The development of a drug can take over ten years, and cost over a billion dollars. One of the key components to evaluating toxicity and efficacy can only be observed by board-certified pathologists, evaluating tissue for response under a microscope. The pharmaceutical industry utilizes over 90 million glass slides a year, and the medical device firms add another 10 million slides worldwide. Pathology has been one of the last areas of clinical practice to embrace a fully digital workflow, due partly to the lack of acceptable slide scanning technology, and the order of magnitude higher resolution of the images over radiology.

Arizona is no stranger to the trend to digitize slides, with Dr. Ronald Weinstein from the University of Arizona as an early pioneer of telepathology and a leader in the field. Ventana Medical in Tucson is one of the largest players in immunohistochemistry, the preparation of the tissue and the creation of the glass slides prior to digitization, a business valued at $3.4 billion when acquired by Roche several years ago.

While the technology is improving rapidly, there was no services organization that was distinctly leveraging the technology in drug and device development.

Flagship was founded in 2009 by two veteran pharmaceutical pathologists from OSI and Novartis Pharmaceuticals, who saw the unique opportunity afforded by redesigning the entire tissue business around a digital workflow.
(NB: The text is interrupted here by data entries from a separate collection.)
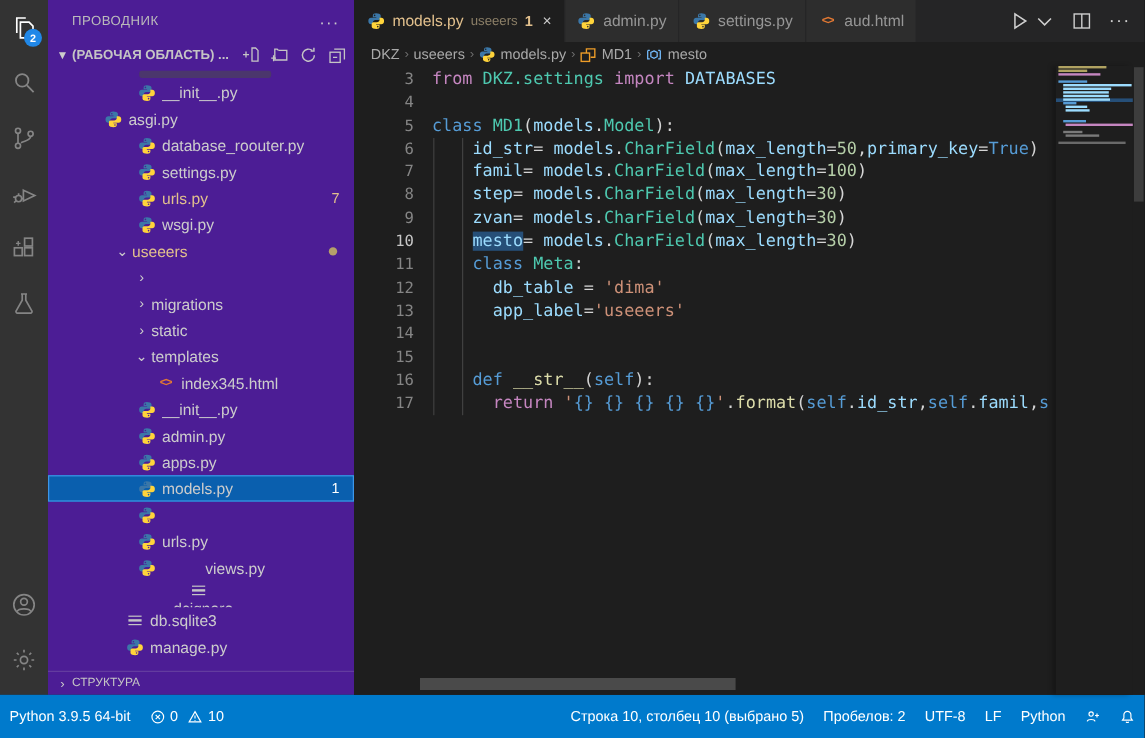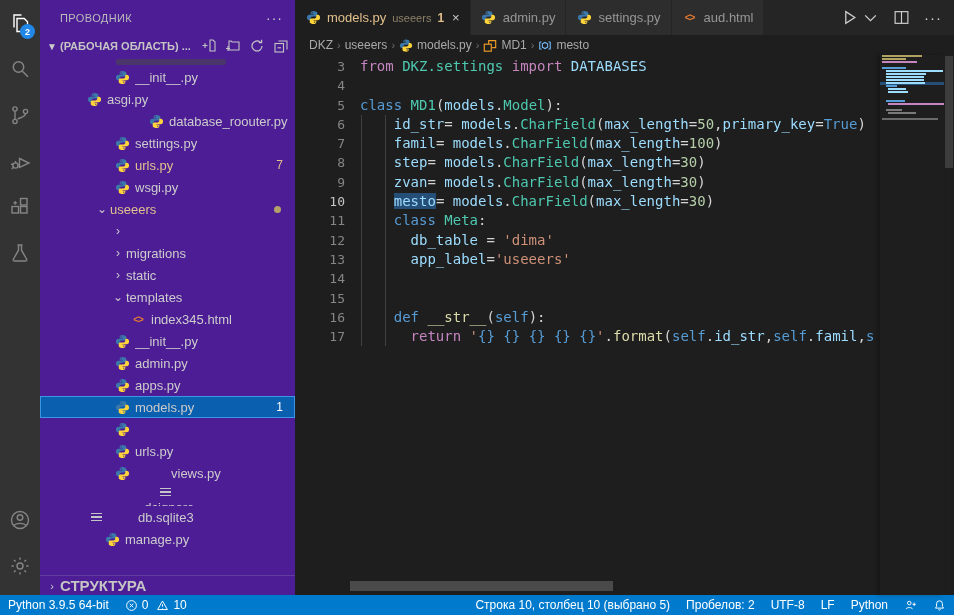--- a/index.html
+++ b/index.html
@@ -40,21 +40,21 @@
   .tbadge { color:#e2c08d; font-size:12px; margin-right:12px; }
   .titem.selected .tbadge { color:#ffffff; }
   .tdot { width:7px; height:7px; border-radius:50%; background:#b5a06a; margin-right:14px; }
   .partial-smudge { height:9px; overflow:hidden; }
   .partial-smudge .bar { margin:2px 0 0 76px; width:110px; height:6px; background:#4a4a4a; opacity:.55; border-radius:2px; }
   .htmlic { color:#e37933; font-size:10px; font-weight:bold; letter-spacing:-1px; }
   .fileic { display:inline-flex; flex-direction:column; gap:2px; }
   .fileic i { display:block; width:11px; height:1.5px; background:#c5c5c5; }
   .outline-row { height:20px; display:flex; align-items:center; border-top:1px solid rgba(204,204,204,.18); padding-left:4px; cursor:pointer; }
   .outline-row .ws-chev { font-size:11px; }
-  .outline-label { font-weight:bold; font-size:15px; color:#c5c5c5; }
+  .outline-label { font-weight:normal; font-size:10px; color:#c5c5c5; }
 
   
   .editor-col { flex:1; display:flex; flex-direction:column; min-width:0; }
   .tabsrow { height:35px; background:#252526; display:flex; flex:none; }
   .tab { display:flex; align-items:center; gap:6px; padding:0 10px; background:#2d2d2d; border-right:1px solid #252526; font-size:13px; color:#969696; cursor:pointer; }
   .tab.active { background:#1e1e1e; color:#e2c08d; }
   .tab .ticon { margin-right:0; }
   .tab-detail { font-size:11px; color:#8d8068; }
   .tab-badge { color:#e2c08d; font-size:12px; font-weight:bold; }
   .tab-close { color:#cccccc; font-size:13px; margin-left:2px; cursor:pointer; }
@@ -87,21 +87,21 @@
 
   .minimap { position:absolute; top:0; right:10px; width:64px; bottom:0; background:#1e1e1e; box-shadow:-3px 0 4px rgba(0,0,0,.25); cursor:pointer; }
   .mm-row { height:3px; position:relative; }
   .mm-row .mbar { position:absolute; top:0; height:2px; }
   .mm-selband { position:absolute; left:0; right:0; top:0; height:3px; background:#264f78; }
   .vscroll { position:absolute; right:0; top:0; width:10px; bottom:0; }
   .vthumb { position:absolute; left:1px; right:1px; top:1px; height:112px; background:rgba(121,121,121,.35); cursor:pointer; }
   .hscroll { position:absolute; left:55px; bottom:4px; height:10px; width:263px; background:#4a4a4a; cursor:pointer; }
 
   
-  .statusbar { height:20px; background:#007acc; color:#ffffff; display:flex; align-items:center; font-size:12px; flex:none; justify-content:space-between; }
+  .statusbar { height:36px; background:#007acc; color:#ffffff; display:flex; align-items:center; font-size:12px; flex:none; justify-content:space-between; }
   .st-left, .st-right { display:flex; align-items:center; height:100%; }
   .st-item { padding:0 8px; display:flex; align-items:center; gap:4px; height:100%; cursor:pointer; white-space:nowrap; }
   .st-item svg { width:13px; height:13px; }
 </style>
 </head>
 <body>
 
 <div class="app">
   <div class="main">
 
@@ -211,21 +211,21 @@
           </div>
           <div class="titem" style="padding-left: 46px;">
             <span class="ticon">
               <svg viewBox="0 0 16 16">
                 <path fill="#3b77a8" d="M7.9 1C6.1 1 5 1.8 5 3v1.6h3.1v.5H3.4C2.1 5.1 1 6.1 1 8s1.1 2.9 2.4 2.9H5V9.2C5 8 6.1 7 7.4 7h3.2C11.7 7 12 6.1 12 5.2V3c0-1.2-2.3-2-4.1-2zM6.6 2.3a.7.7 0 1 1 0 1.4.7.7 0 0 1 0-1.4z"></path>
                 <path fill="#ffd43b" d="M8.1 15c1.8 0 2.9-.8 2.9-2v-1.6H7.9v-.5h4.7c1.3 0 2.4-1 2.4-2.9s-1.1-2.9-2.4-2.9H11v1.7C11 8 9.9 9 8.6 9H5.4C4.3 9 4 9.9 4 10.8V13c0 1.2 2.3 2 4.1 2zm1.3-1.3a.7.7 0 1 1 0-1.4.7.7 0 0 1 0 1.4z"></path>
               </svg>
             </span>
             <span class="tlabel">asgi.py</span>
           </div>
-          <div class="titem" style="padding-left: 74px; margin-left: 34px;">
+          <div class="titem" style="padding-left: 74px;">
             <span class="ticon">
               <svg viewBox="0 0 16 16">
                 <path fill="#3b77a8" d="M7.9 1C6.1 1 5 1.8 5 3v1.6h3.1v.5H3.4C2.1 5.1 1 6.1 1 8s1.1 2.9 2.4 2.9H5V9.2C5 8 6.1 7 7.4 7h3.2C11.7 7 12 6.1 12 5.2V3c0-1.2-2.3-2-4.1-2zM6.6 2.3a.7.7 0 1 1 0 1.4.7.7 0 0 1 0-1.4z"></path>
                 <path fill="#ffd43b" d="M8.1 15c1.8 0 2.9-.8 2.9-2v-1.6H7.9v-.5h4.7c1.3 0 2.4-1 2.4-2.9s-1.1-2.9-2.4-2.9H11v1.7C11 8 9.9 9 8.6 9H5.4C4.3 9 4 9.9 4 10.8V13c0 1.2 2.3 2 4.1 2zm1.3-1.3a.7.7 0 1 1 0-1.4.7.7 0 0 1 0 1.4z"></path>
               </svg>
             </span>
             <span class="tlabel">database_roouter.py</span>
           </div>
           <div class="titem" style="padding-left: 74px;">
             <span class="ticon">
@@ -347,21 +347,21 @@
           <div class="titem" style=" flex-direction: column;">
             <span class="ticon">
               <span class="fileic">
                 <i></i>
                 <i></i>
                 <i></i>
               </span>
             </span>
             <span class="tlabel">.dcignore</span>
           </div>
-          <div class="titem" style="padding-left: 48px; gap: 29px;">
+          <div class="titem" style="padding-left: 64px;">
             <span class="ticon">
               <span class="fileic">
                 <i></i>
                 <i></i>
                 <i></i>
               </span>
             </span>
             <span class="tlabel">db.sqlite3</span>
           </div>
           <div class="titem" style="padding-left: 64px;">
Steve Potts, a scientist from Arizona, joined the company as CEO in 2010, and two top image analysis experts joined as well. One of these experts, Dr. Holger Lange, has written five of the last seven FDA clearances across the entire global digital pathology industry. Steve Potts’ team wrote the standards for the nacent industry for digital pathology compliance with 21 CFR 11 previously.

Flagship Biosciences recently acquired IHCtech, a Colorado immunohistochemistry and histology firm with worldclass expertise in dual staining. Shown here is an example of two stains, one in brown to identify a given cell type (CD8 positive cells) and one in red to identify proliferating cells (Ki67). (Image courtesy of Flagship Biosciences)

 “We have been profitable since we opened our doors, and were self-funded by working closely with customers from the very beginning. We have seen a 400% growth in business from 2010 to 2011, and are now working with over sixty biotech, pharma, and medical device clients” said Dr. Steve Potts. “We are adding additional tissue oriented services in order to provide a complete workflow to our clients, from tissue procurement, through immunohistochemistry to digital pathology and image analysis.”

The unique nature of a digital workflow allows Flagship to have pathology collaborations around the world, regardless of where the pathologist actually lives. “For a lymphoma drug study, we work with a top lymphoma pathologist in Southern California, for a myeloma study, a top expert in Utah, for prostate an academic medical center in Minnesota”. This collaboration allows the specialty pathologist to work closely with Flagship’s image analysis scientists in developing quantitative approaches that correlate well with what is observed by a pathologist visually on a slide.

Flagship has filed a number of patents to protect their unique image analysis approaches, and authored over seven peer-reviewed science papers in 2011.

While most of Flagship’s customers are at biotech and pharma locations around the world, there has been some strong collaborations formed with Arizona biotech firms. “The collaboration spirit in Arizona is remarkable” said Steve Potts. “the amount of additional business that Arizona groups like TGEN generate for other local biotech providers is astonishing. It has been an honor to work with Steve Gately’s TGEN Drug Development group (TD2), with a number of completed projects where TD2 applies their unique oncology expertise and Flagship adds our quantitative pathology.”

Arizona has a number of worldclass specialty contract research organizations, including TD2 in Oncology, Flagship Biosciences in pathology, Imaging Endpoints in radiology, Medelis in oncology and dermatology clinical trials, and SDC in statistics. The need for best-in-class specialty service is growing in the pharmaceutical industry, and Arizona with a skilled workforce, strong collaborative spirit, and industry friendly environment is positioned to lead in this area.